New audit calls 60 percent of asphalt in repairs substandard

The city auditor's office has released its fourth audit this year criticizing Portland street paving program.

The audit, scheduled to be released this morning, found that nearly 60 percent of the asphalt used by city crews to repair Portland streets does not meet the city's own quality standards - potentially resulting in early repair failures and unnecessarily higher costs.

'These failures mean the city's paving work may not last as long as it should, leading to increased work and higher costs, as well as inconveniencing the public due to poorer street conditions and more frequent paving,' the audit said.

The street paving program is operated by the Bureau of Maintenance of the Portland Office of Transportation. It paves around 50 miles of city streets every year. The office is overseen by Commissioner Sam Adams, who said he accepts the audit's findings.

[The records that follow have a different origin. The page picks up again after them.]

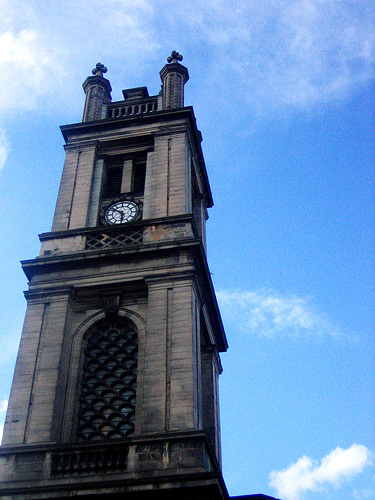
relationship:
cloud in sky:
[0, 0, 375, 499] [2, 1, 372, 497]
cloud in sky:
[0, 0, 375, 499] [243, 159, 342, 258]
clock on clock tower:
[100, 196, 143, 227] [0, 49, 229, 498]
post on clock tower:
[160, 48, 193, 110] [0, 49, 229, 498]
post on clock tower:
[78, 63, 116, 119] [0, 49, 229, 498]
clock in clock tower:
[100, 196, 143, 227] [0, 49, 229, 498]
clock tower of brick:
[0, 49, 229, 498] [173, 304, 190, 308]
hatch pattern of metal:
[82, 224, 143, 253] [83, 227, 146, 250]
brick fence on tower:
[103, 98, 161, 115] [16, 49, 245, 496]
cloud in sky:
[0, 0, 375, 499] [284, 160, 354, 258]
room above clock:
[99, 151, 148, 199] [101, 196, 139, 224]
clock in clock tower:
[101, 196, 139, 224] [0, 49, 229, 498]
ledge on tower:
[20, 224, 203, 274] [61, 53, 221, 254]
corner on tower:
[179, 74, 210, 254] [61, 53, 221, 254]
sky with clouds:
[2, 1, 372, 497] [270, 435, 368, 500]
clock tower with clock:
[0, 49, 229, 498] [100, 196, 143, 227]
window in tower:
[77, 317, 143, 445] [20, 49, 240, 435]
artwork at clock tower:
[85, 58, 115, 78] [0, 49, 229, 498]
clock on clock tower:
[102, 199, 138, 224] [0, 49, 229, 498]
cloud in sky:
[1, 26, 38, 75] [45, 8, 363, 47]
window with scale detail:
[58, 302, 145, 466] [82, 324, 135, 446]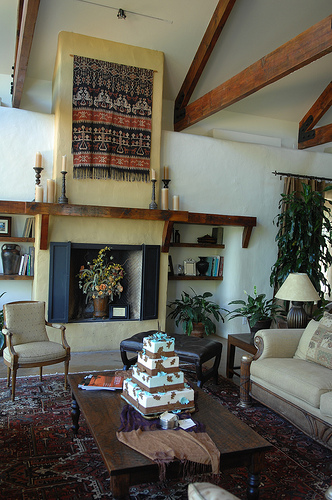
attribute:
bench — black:
[118, 327, 224, 379]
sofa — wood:
[239, 312, 330, 448]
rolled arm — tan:
[241, 324, 303, 405]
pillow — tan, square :
[295, 311, 331, 364]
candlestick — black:
[31, 148, 181, 213]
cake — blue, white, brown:
[121, 318, 197, 416]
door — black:
[51, 241, 159, 323]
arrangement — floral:
[77, 245, 123, 314]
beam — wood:
[172, 0, 324, 133]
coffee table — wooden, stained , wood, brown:
[64, 367, 274, 497]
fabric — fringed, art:
[69, 51, 157, 184]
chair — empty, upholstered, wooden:
[0, 298, 72, 399]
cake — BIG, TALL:
[117, 327, 195, 421]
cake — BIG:
[120, 328, 194, 409]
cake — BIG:
[118, 330, 194, 416]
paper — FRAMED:
[108, 305, 128, 321]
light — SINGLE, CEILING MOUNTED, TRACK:
[78, 4, 182, 29]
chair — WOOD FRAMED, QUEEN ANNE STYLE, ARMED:
[4, 294, 75, 405]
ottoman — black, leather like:
[118, 329, 225, 394]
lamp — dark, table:
[273, 272, 324, 331]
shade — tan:
[271, 269, 325, 307]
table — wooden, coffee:
[64, 365, 274, 499]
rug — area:
[1, 356, 328, 497]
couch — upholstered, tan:
[230, 316, 330, 451]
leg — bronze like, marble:
[236, 355, 254, 408]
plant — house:
[165, 289, 230, 341]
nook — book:
[160, 220, 231, 366]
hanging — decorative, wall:
[71, 50, 161, 189]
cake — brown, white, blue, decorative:
[121, 326, 203, 418]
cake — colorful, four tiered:
[117, 333, 203, 418]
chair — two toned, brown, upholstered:
[2, 302, 76, 400]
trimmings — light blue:
[147, 330, 168, 344]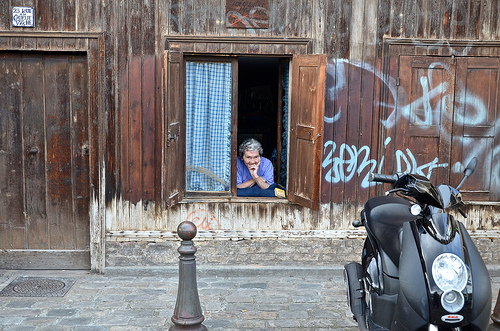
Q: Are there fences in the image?
A: No, there are no fences.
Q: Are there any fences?
A: No, there are no fences.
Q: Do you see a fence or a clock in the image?
A: No, there are no fences or clocks.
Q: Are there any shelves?
A: No, there are no shelves.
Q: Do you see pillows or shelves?
A: No, there are no shelves or pillows.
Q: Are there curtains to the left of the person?
A: Yes, there is a curtain to the left of the person.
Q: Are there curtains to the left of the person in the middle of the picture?
A: Yes, there is a curtain to the left of the person.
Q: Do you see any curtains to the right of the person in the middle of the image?
A: No, the curtain is to the left of the person.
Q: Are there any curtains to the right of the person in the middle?
A: No, the curtain is to the left of the person.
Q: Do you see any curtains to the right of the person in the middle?
A: No, the curtain is to the left of the person.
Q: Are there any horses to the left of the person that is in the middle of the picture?
A: No, there is a curtain to the left of the person.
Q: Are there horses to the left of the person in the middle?
A: No, there is a curtain to the left of the person.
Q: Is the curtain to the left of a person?
A: Yes, the curtain is to the left of a person.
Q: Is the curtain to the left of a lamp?
A: No, the curtain is to the left of a person.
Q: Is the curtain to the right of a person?
A: No, the curtain is to the left of a person.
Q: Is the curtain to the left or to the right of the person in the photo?
A: The curtain is to the left of the person.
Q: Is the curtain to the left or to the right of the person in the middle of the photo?
A: The curtain is to the left of the person.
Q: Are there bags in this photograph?
A: No, there are no bags.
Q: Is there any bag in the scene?
A: No, there are no bags.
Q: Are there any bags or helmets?
A: No, there are no bags or helmets.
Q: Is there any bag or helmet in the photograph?
A: No, there are no bags or helmets.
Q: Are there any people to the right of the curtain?
A: Yes, there is a person to the right of the curtain.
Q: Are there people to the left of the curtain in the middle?
A: No, the person is to the right of the curtain.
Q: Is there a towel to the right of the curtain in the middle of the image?
A: No, there is a person to the right of the curtain.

'We need to address this issue,' said Adams, who was assigned the office in June 2005. He plans to hire a pavement management expert at the bureau to help the city buy more asphalt that meets its standards.

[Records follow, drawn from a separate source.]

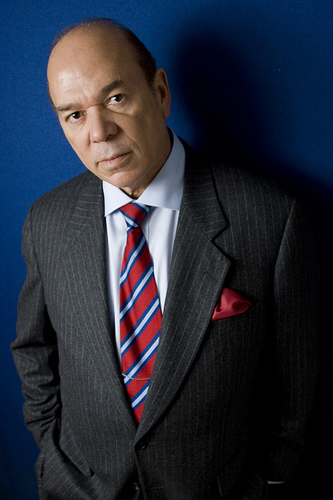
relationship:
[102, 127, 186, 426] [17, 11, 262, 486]
shirt on man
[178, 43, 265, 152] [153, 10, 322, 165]
shadow on background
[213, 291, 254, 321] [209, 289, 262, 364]
object in pocket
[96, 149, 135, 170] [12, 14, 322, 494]
mouth on man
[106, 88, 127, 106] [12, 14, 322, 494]
eye on man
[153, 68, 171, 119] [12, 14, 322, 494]
ear on man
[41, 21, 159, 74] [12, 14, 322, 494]
head on man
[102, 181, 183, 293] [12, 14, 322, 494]
shirt on man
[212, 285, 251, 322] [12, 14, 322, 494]
handkerchief on man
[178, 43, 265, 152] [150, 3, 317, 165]
shadow on wall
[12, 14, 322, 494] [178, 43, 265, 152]
man with shadow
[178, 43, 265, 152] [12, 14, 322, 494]
shadow of man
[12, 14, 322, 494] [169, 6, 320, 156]
man by wall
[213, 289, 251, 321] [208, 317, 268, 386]
handkerchief in pocket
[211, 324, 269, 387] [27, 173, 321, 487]
pocket on jacket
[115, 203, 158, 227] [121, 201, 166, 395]
knot on tie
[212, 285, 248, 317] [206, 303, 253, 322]
handkerchief in pocket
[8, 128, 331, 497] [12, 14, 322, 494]
jacket on man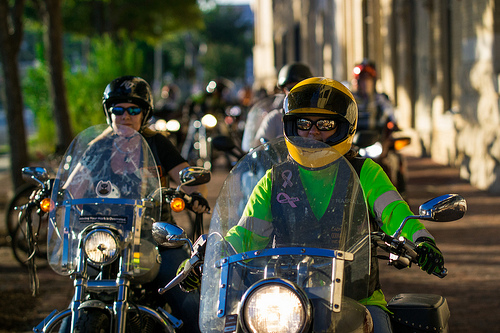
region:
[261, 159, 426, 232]
A fluorescent yellow shirt with a black vest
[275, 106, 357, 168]
A man wearing a yellow helmet with reflective sunglasses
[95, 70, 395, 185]
A train of motorcycles drive down the road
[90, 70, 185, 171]
A woman with sunglasses and a black helmet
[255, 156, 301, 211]
Ribbons on a black vest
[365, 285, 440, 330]
Saddlebags for the motorcycle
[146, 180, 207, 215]
Yellow lights on the handlebars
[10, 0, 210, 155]
Trees line the road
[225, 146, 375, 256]
A bug splattered windshield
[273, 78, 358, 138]
Visor up on a yellow helmet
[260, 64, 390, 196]
Black and white helmet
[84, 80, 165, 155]
Black helmet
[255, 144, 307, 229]
breast cancer patches on woman's vest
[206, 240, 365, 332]
Headlight on closest motorcycle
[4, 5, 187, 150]
Two trees behind the women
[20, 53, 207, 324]
Woman in black t shirt and her motorcycle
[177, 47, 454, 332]
Motorcycle and woman in yellow and black helmet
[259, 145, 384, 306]
Woman's vest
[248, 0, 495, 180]
Building behind the cyclists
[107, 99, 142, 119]
sunglasses with blue lenses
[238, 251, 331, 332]
light on front of motorcycle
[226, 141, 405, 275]
green shirt on driver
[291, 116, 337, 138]
sunglasses on driver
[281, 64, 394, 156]
yellow helmet with clear visor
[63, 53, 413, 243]
many drivers riding their bikes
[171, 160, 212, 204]
rear view mirror on side of bike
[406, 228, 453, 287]
green and black gloves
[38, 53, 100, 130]
brown tree trunk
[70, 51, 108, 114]
green tree in background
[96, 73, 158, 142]
helmet and sunglasses on woman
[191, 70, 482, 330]
Person riding a motorcycle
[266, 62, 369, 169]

The nearly 60 percent failure rate actually is an improvement over the 83 percent failure rate the auditor's office found in 1988, the last time the paving program was reviewed. But Drummond Kahn, director of the Audit Services Division, said the previous audit should have resulted in a much greater improvement.

'This is not a new problem. They've known about this for years,' Kahn said.

Materials not up to snuff

According to the October audit, the transportation office checks the quality of the asphalt the city purchases by taking samples at the paving sites and having them tested at the city's Materials Testing Laboratory.

The audit found that over the past six years, nearly 60 percent of the new pavement tested did not meet city density standards.

The city's standards are higher than those used by the Oregon Department of Transportation.

The audit found that approximately 40 percent of the asphalt purchased by the city failed even the state's more relaxed standards, however.

The other three audits released this year also faulted the administration of the paving program and called for sweeping changes in the way it prioritizes and oversees maintenance and repair projects.

Adams accepted the findings and said he will now ask the City Council to appoint a task force to make sure the recommendations are enacted.

The city has more than 3,900 lane miles of improved streets valued at $3.6 billion. The audits come as the city faces an ever-growing backlog of streets needing repairs.

According to the auditor's office, the backlog has grown from 439 miles in 1991 to 597 miles in 2005, a 36 percent increase in 14 years. The estimated cost to repair the backlog has more than doubled since 1994, growing from $44.8 million to $92.9 million, the office said.

String of problems found

The May audit found that the program was not fully complying with state laws designed to ensure that projects were done for the lowest possible cost.

Twenty-two percent of the in-house paving projects in 2005 were so large the state Bureau of Labor and Industries should have reviewed them to make sure that private companies could not do them more cheaply.

Instead, program administrators did not notify the state of the projects, which cost $3.6 million.

The July audit found that - contrary to the program's stated goals - it was not engaged in preventative maintenance. Instead of preventing streets from deteriorating to the point where they need major repairs, the program was concentrating on repairing streets in poor conditions, including short-term fixes on badly deteriorated streets.

The September audit faulted the program for negotiating poor asphalt supply contracts.

According to the audit, the contracts failed to ensure an adequate supply of asphalt for repair projects and program officials failed to take advantage of volume discounts that could have saved the city $100,000.

None of the audits attempted to estimate the total dollar amount the problems have cost the city - or exactly how much they increased the backlog of streets needing repair.